Reference no: EM132678529
Problem 1: On January 1, 2017, Celtics Company granted to a senior officer 10,000 share options conditional upon the executive remaining in the entity's employ until December 31, 2019. However, the share options cannot be exercised unless the share price has increased from P50 on January 1, 2017 to above P65 on December 31, 2019. If the share price is above P65 on December 31, 2019, the share options can be exercised at any time during the next 5 years. The entity applied a binomial option pricing model and estimated that the fair value of the share option with this market condition on the grant date is P24. What is the compensation expense for 2017?

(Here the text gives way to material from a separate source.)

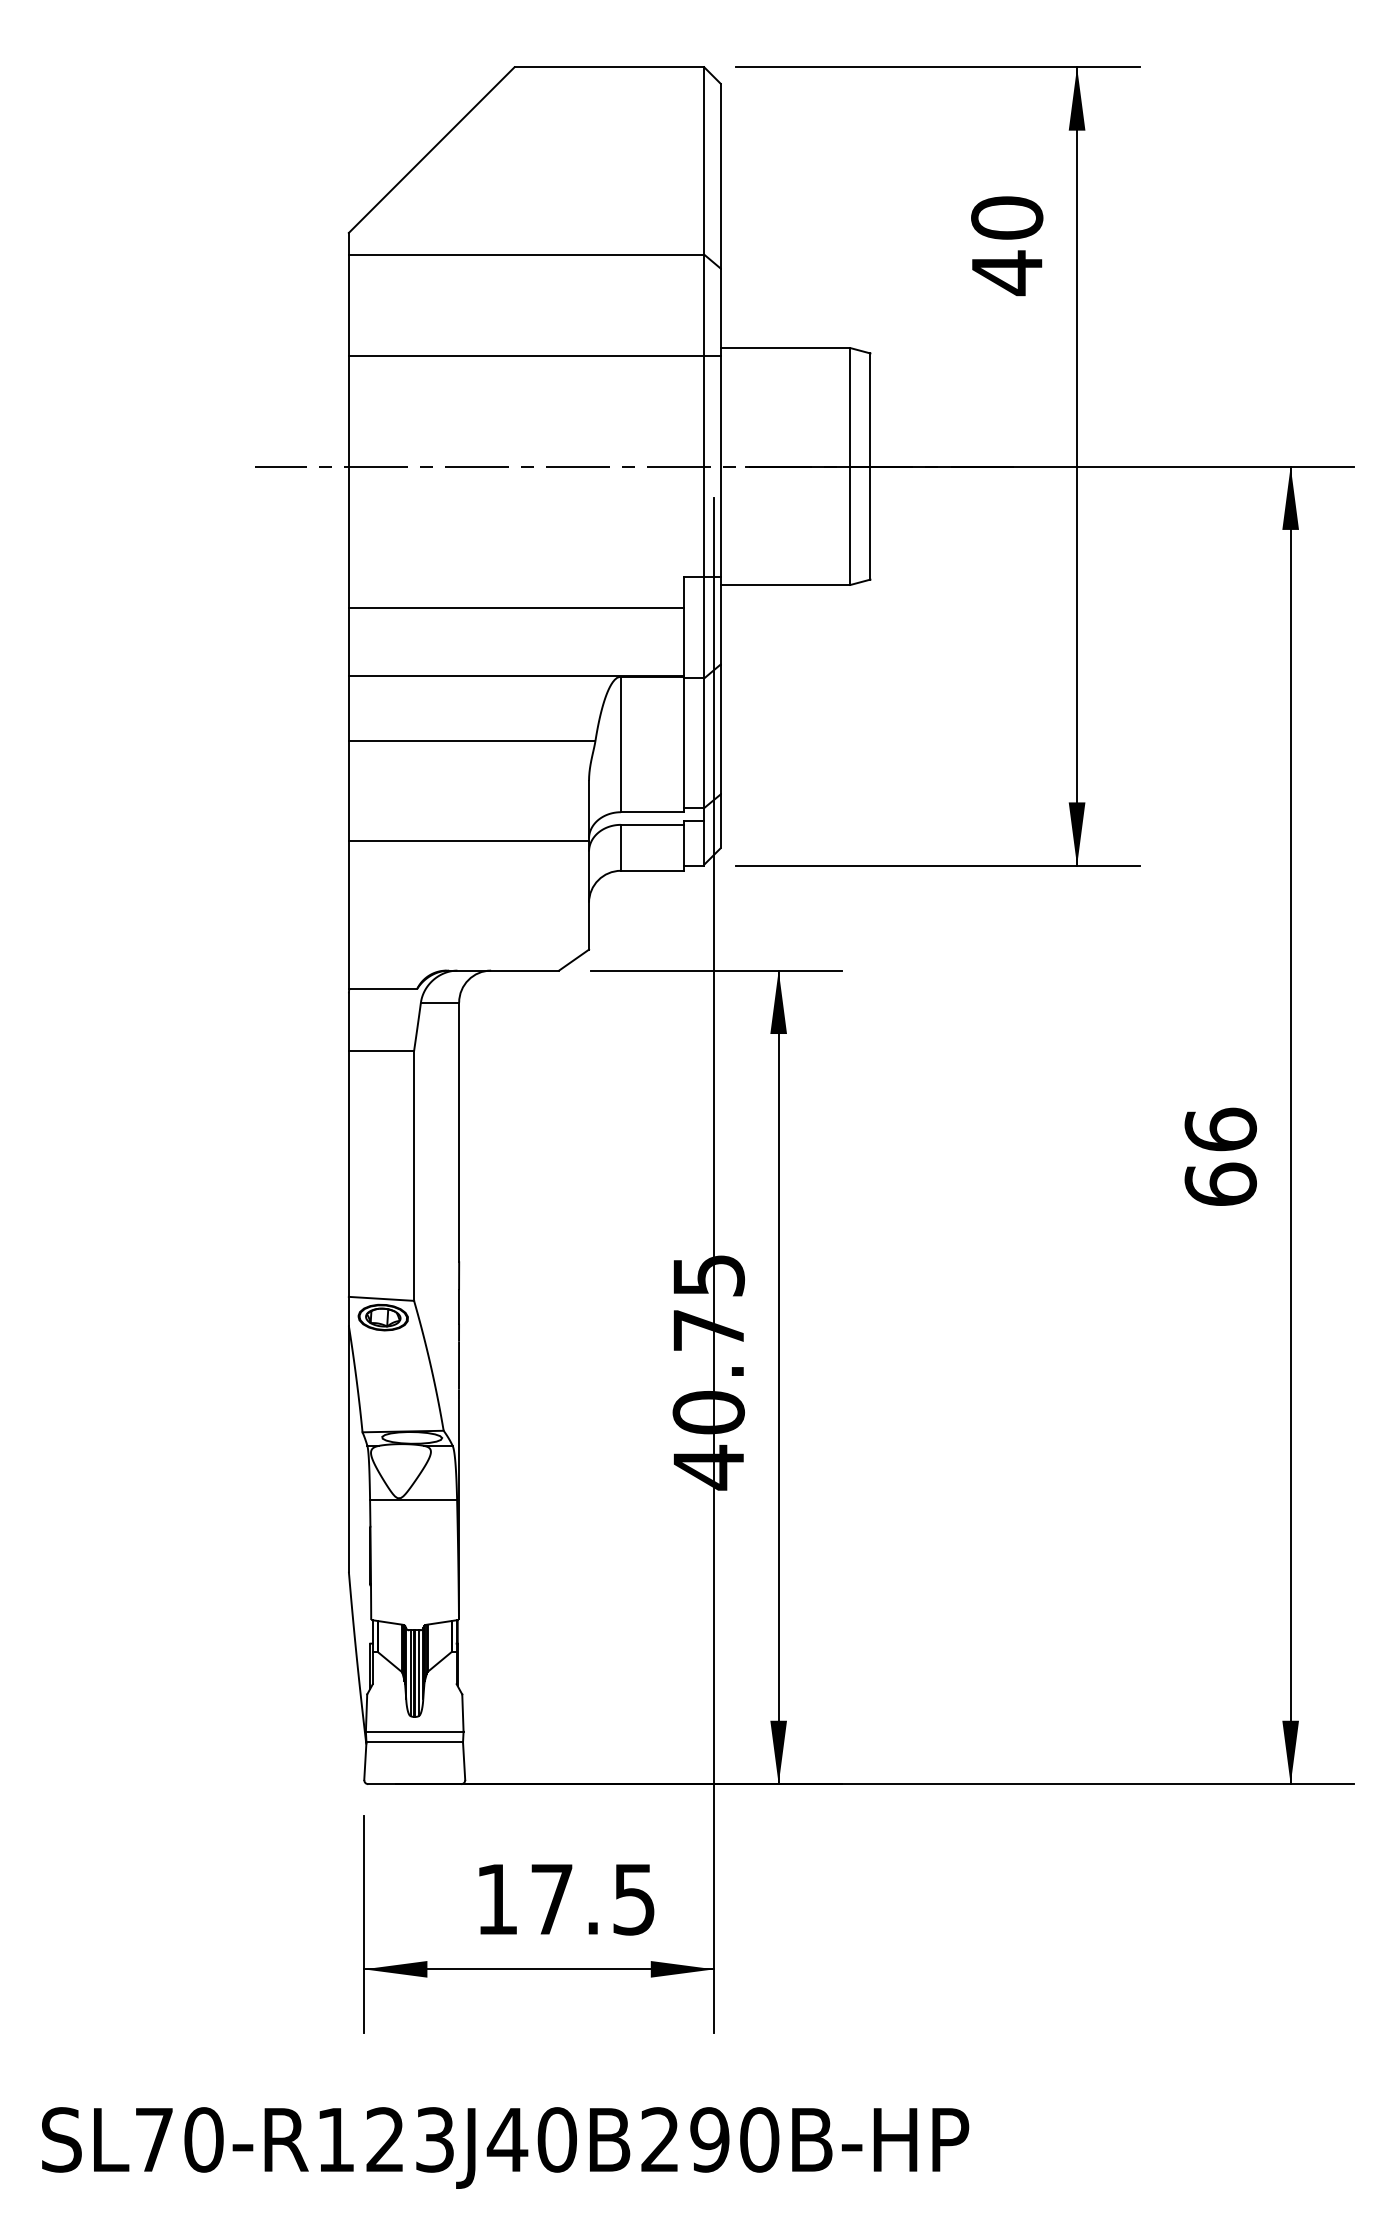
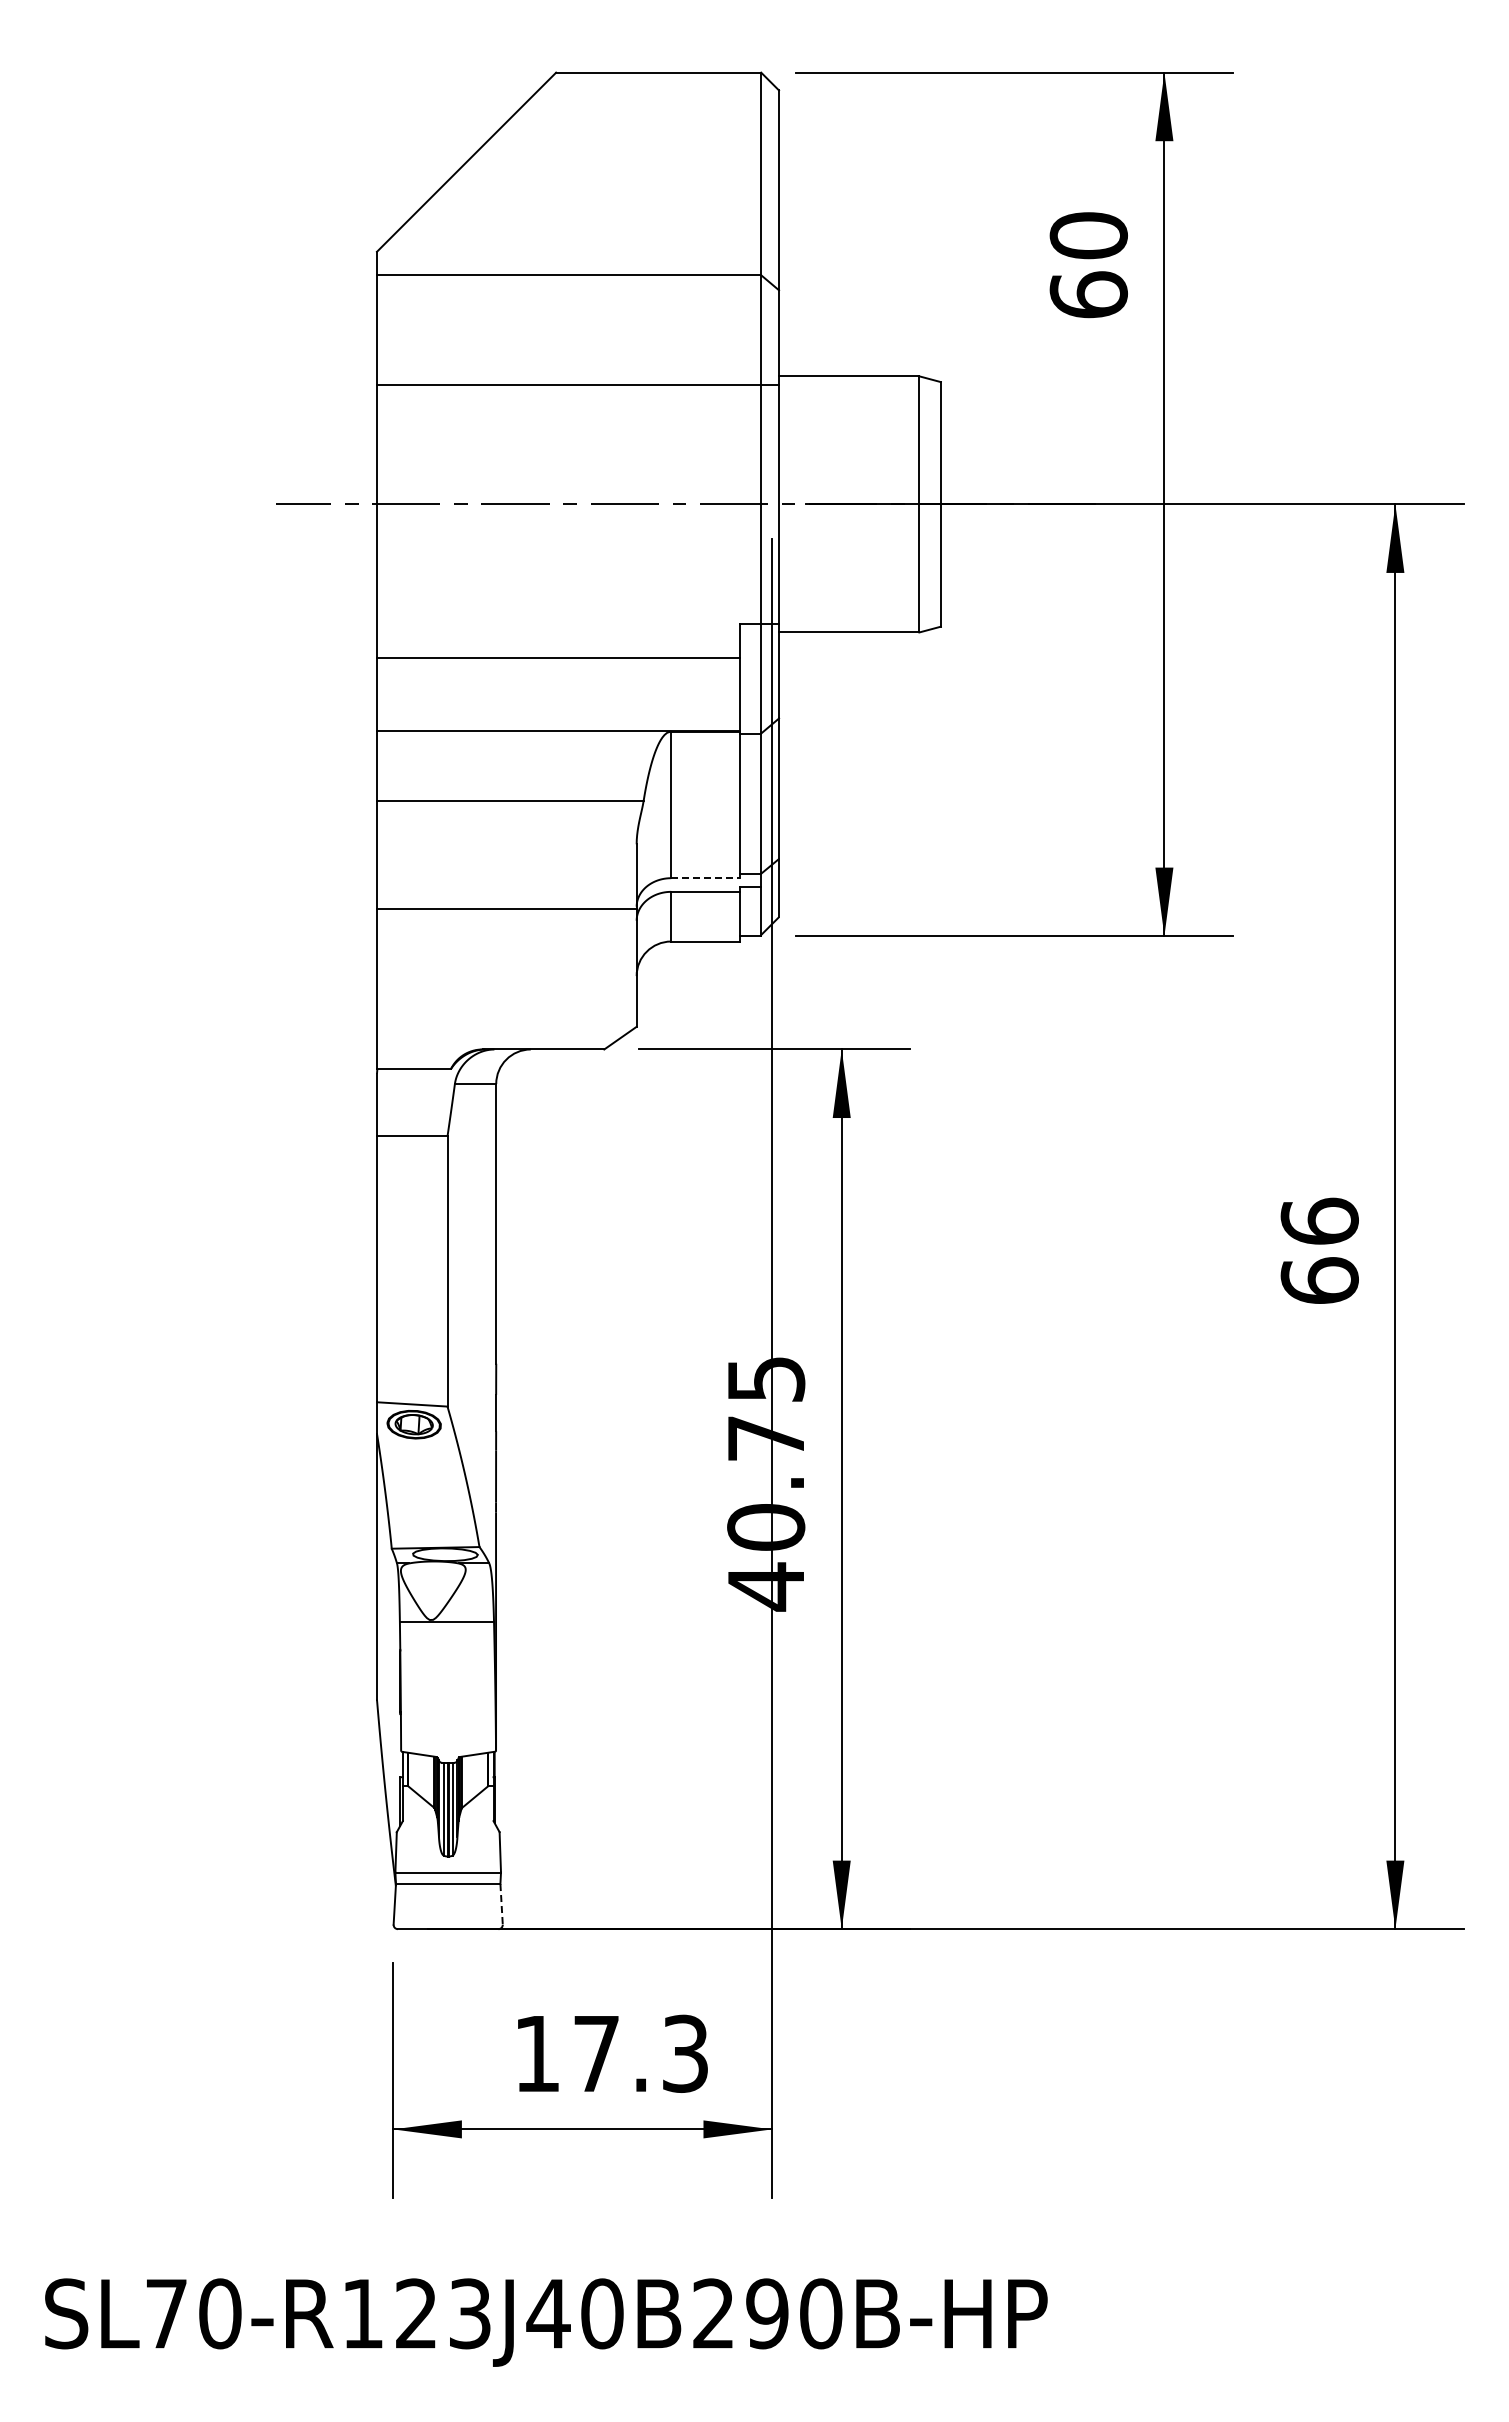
text: (1006, 273) -> (1088, 295), 40 -> 60
line: (652, 812) -> (705, 878), solid -> dashed
line: (464, 1761) -> (501, 1904), solid -> dashed
text: (634, 1899) -> (685, 2053), 17.5 -> 17.3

Problem 2: The Amelia Corporation was incorporated on January 1, 2016, with the following authorized capitalization: 40,000 ordinary shares, no par value, stated value P40 per share 10,000 shares of 5 percent cumulative preference shares, par value P10 per share. During 2016, Amelia issued 24,000 ordinary shares for a total of P1,200,000 and 6,000 shares of preference shares at P16 per share. In addition, on December 20, 2016, subscriptions for 2,000 shares of preference shares were taken at a purchase price of P17. These subscribed shares were paid for on January 2, 2017. What should Amelia report as total contributed capital on its December 31, 2016, balance sheet?